Jack's entire life is quite short, maybe for the sole reason that he was a bubble, and the lives of bubbles are notoriously short, increasingly so since the invention of jabbing by nearly every living creature (except fish, who happen to enjoy the company of bubbles).

Jack would have liked to be one of the ocean bubbles. He had heard tales of them. Remarkably short tales, like "Being an ocean bubble has got to be better tha-". As it was, though, Jack was one of those pathetic little coca-cola bubbles, the kinds of emancipated bubbles that get help groups.

Jack didn't get a help group, because Jack's life went by in half a second. the first quarter was going up, and the second quarter of the second was spent in a long excruciating POP that had absolutely nothing whatsoever to do with the invention of jabbing by nearly every creature except fish.

In essence, Jack was gone before he knew what hit him, and before he knew that something could hit him.

Paula the Magnifico Girl

To most kids, Paula's life was great. No school, no rules, all fun, no work, can say whatever she wants. She could eat that double fudge dipped three layer ice cream cone if she wanted, because nobody was going to stop her.

But paula didn't agree with the kids. Why?

Because she was a cloud.

If you asked her what it was like, being a cloud and all, she would say: "It's puffy, and I don't like it."

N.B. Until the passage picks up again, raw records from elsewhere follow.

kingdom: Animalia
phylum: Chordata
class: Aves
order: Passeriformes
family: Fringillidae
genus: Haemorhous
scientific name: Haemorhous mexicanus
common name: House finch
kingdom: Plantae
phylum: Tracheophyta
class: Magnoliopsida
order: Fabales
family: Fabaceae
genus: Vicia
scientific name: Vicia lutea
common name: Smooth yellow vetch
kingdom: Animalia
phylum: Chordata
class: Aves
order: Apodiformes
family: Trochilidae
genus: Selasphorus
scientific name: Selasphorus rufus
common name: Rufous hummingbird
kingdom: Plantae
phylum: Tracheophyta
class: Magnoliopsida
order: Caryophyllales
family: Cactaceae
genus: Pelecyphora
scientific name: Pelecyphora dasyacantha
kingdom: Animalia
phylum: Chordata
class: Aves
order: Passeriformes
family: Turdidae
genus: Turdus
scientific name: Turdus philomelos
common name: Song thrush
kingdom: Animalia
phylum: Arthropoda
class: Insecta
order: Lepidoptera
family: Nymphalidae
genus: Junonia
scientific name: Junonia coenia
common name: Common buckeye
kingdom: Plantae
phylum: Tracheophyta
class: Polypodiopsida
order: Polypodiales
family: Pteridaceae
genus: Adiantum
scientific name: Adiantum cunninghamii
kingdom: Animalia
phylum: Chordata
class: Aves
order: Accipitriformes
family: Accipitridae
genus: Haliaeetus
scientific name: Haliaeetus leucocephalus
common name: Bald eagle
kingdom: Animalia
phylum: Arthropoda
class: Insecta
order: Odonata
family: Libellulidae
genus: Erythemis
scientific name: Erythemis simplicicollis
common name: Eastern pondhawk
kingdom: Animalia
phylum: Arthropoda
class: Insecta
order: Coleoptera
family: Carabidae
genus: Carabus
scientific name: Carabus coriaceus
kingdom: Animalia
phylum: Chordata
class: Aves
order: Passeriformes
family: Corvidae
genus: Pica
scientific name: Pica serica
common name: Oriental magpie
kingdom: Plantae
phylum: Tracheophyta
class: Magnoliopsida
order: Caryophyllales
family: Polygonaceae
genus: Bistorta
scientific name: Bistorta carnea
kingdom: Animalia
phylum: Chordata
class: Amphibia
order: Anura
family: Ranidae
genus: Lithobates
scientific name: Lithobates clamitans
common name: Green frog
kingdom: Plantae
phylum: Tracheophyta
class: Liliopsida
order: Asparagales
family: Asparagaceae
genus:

If you asked her why she didn't like it, she would tell you something mean, like: "Because idiots like you stare at me all day and they think I'm a penguin ballancing on a ball when I'm really trying to be a rocketship. And it's puffy."

If you asked what the deal was with the puffyness, she would tell you, knowingly: "Well, I'm a cloud, aren't I? You think clouds aren't puffy? What kind of idiot parents raised you?"

Then, because she had a mean streak from the puffyness, she would add, "Oh, right, the same that never told you that you can't talk to clouds."